Ilustrasi di posko pengamanan - Harian Jogja/Hafit Yudi Suprobo
15 Juni 2020 13:07 WIB Jalu Rahman Dewantara Kulonprogo Share :

Harianjogja.com, KULONPROGO - Dinas Perhubungan Kulonprogo memastikan telah mengurangi jam operasional Posko Terpadu Pemeriksaan Corona Virus Disease 2019 (Covid-19) wilayah Jagalan, Kapanewon Kalibawang. 

Semula posko yang berlokasi di jalan Kalibawang-Magelang ini memberlakukan tiga sif, sementara saat ini dikurangi menjadi dua sif. 

"Sifnya kita kurangi. Yang jam 22.00-06.00 WIB sudah kita offkan. Kita sekarang hanya dua sif dari padi sampai malam aja," ujar Kepala Dishub Kulonprogo, Bowo Pristiyanto, Senin (15/6/2020). 

Bowo menjelaskan pengurangan jam operasional itu berdasarkan keputusan Pemda DIY dan pemerintah pusat terkait pencabutan larangan mudik. Jika sebelumnya kendaraan berplat nomor luar DIY yang masuk wilayah Kulonprogo diminta putar balik, kini ada kelonggaran. Personil lebih fokus untuk mendisiplinkan penggendara luar daerah. 

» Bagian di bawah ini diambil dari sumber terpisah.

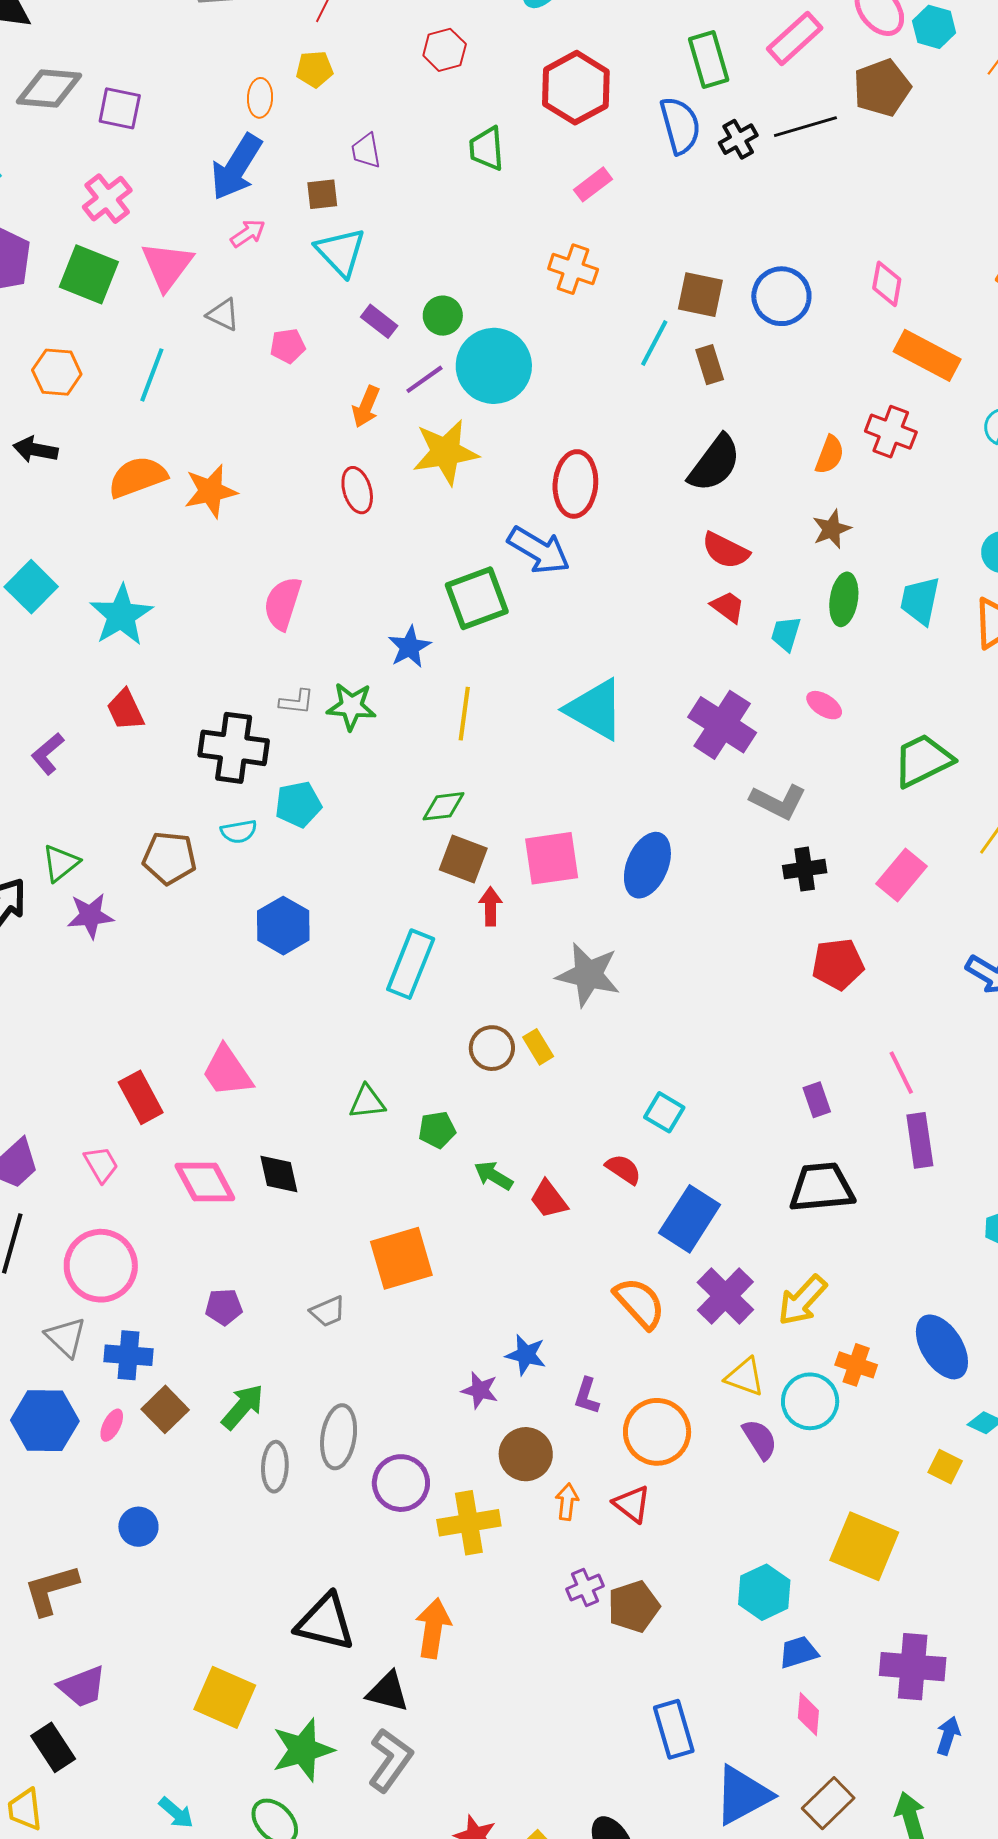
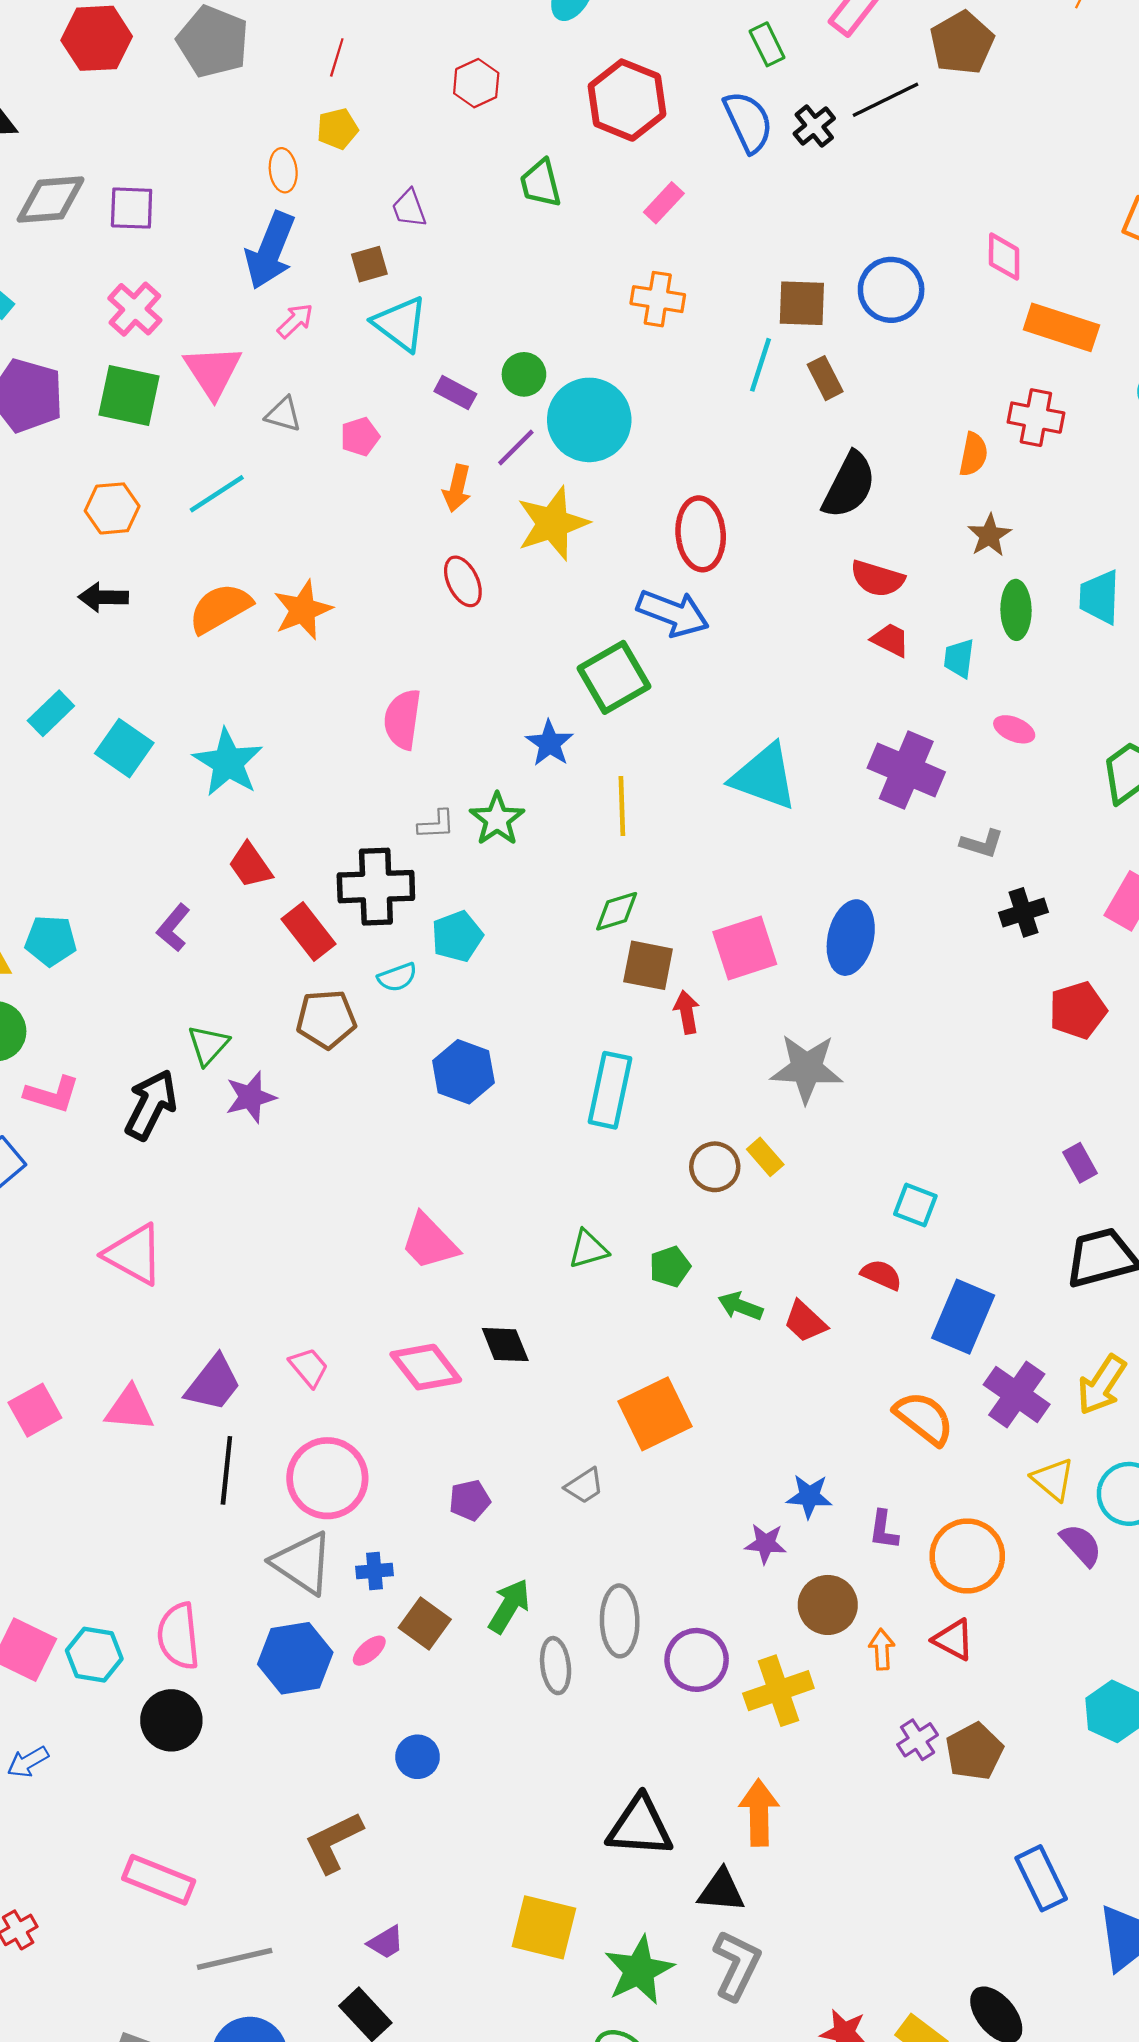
green rectangle: (709, 59) -> (767, 44), size x0.7
cyan line: (152, 375) -> (217, 494), turned 46
green star: (351, 706) -> (497, 819), turned -30
gray L-shape: (778, 802) -> (982, 844), size x0.7
red rectangle: (141, 1097) -> (309, 932), moved
gray triangle: (66, 1337) -> (302, 1563), size x1.4
blue cross: (129, 1355) -> (375, 1571), size x0.7
yellow triangle: (745, 1377) -> (1053, 1479), turned 30
pink ellipse: (112, 1425) -> (369, 1651), turned 32
purple trapezoid: (82, 1687) -> (386, 1942), size x0.7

Jika mereka masuk ke wilayah DIY khususnya lewat Jagalan, selama mematuhi protokol kesehatan, seperti mengenakan masker dan memperhatikan aturan muatan, tetap diperbolehkan masuk. "Karena kita sekarang fokus ke pendisiplinan. Di samping itu untuk kendara yang lewat Jagalan kalau malam hari lebih didominasi kendaraan logistik, sehingga kami putuskan untuk mengurangi jam operasional malam," jelas Bowo. 

Bowo memastikan, meski jam operasional dikurangi, kinerja petugas di posko tetap maksimal. Mereka masih terus melakukan pendataan dan tidak segan-segan meminta kendaraan luar daerah putar balik, jika melanggar protokol kesehatan. 

"Kalau ekstrim banget seperti melebihi muatan, tentu tetap kami minta putar balik," ujarnya. 

Dikatakan Bowo, posko di Jagalan beroperasi sampai 30 Juni mendatang. Namun, nanti akan dilihat perkembangannya. Jika ternyata pandemi Covid-19 mereda, bukan tidak mungkin posko itu akan dibongkar lebih dini. Sebaliknya bisa beroperasi lebih lama lagi apabila pandemi masih berkelanjutan.

"Kita lihat perkembangan di lapangan dan kebijakan Pemda DIY," ucapnya.